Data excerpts

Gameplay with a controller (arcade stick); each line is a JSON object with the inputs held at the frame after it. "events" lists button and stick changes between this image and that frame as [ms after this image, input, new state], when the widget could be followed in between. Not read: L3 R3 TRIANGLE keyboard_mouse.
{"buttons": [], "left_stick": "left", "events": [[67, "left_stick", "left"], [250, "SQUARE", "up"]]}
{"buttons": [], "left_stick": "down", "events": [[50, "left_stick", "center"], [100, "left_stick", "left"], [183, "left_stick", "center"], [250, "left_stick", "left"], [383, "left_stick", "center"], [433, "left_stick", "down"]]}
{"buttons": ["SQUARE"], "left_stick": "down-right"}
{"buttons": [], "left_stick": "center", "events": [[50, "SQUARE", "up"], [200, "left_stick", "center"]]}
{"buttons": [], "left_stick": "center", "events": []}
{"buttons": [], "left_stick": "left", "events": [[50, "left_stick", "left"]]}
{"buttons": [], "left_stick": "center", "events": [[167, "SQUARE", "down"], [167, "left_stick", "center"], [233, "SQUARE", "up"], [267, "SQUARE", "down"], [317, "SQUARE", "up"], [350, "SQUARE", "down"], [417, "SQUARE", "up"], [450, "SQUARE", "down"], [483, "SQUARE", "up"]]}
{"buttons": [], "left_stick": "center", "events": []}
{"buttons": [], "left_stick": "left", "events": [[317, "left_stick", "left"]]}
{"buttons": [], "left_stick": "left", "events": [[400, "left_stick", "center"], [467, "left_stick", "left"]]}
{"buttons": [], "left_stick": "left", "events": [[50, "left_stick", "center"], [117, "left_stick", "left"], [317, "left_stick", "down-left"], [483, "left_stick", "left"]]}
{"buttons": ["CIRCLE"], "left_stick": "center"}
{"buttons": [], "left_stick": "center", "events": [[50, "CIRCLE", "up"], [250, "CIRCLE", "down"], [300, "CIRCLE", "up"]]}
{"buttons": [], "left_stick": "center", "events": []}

Problem:
Look through the entries above, and wherever a line holds the string "CIRCLE", copy it.

Worked solution:
{"buttons": ["CIRCLE"], "left_stick": "center"}
{"buttons": [], "left_stick": "center", "events": [[50, "CIRCLE", "up"], [250, "CIRCLE", "down"], [300, "CIRCLE", "up"]]}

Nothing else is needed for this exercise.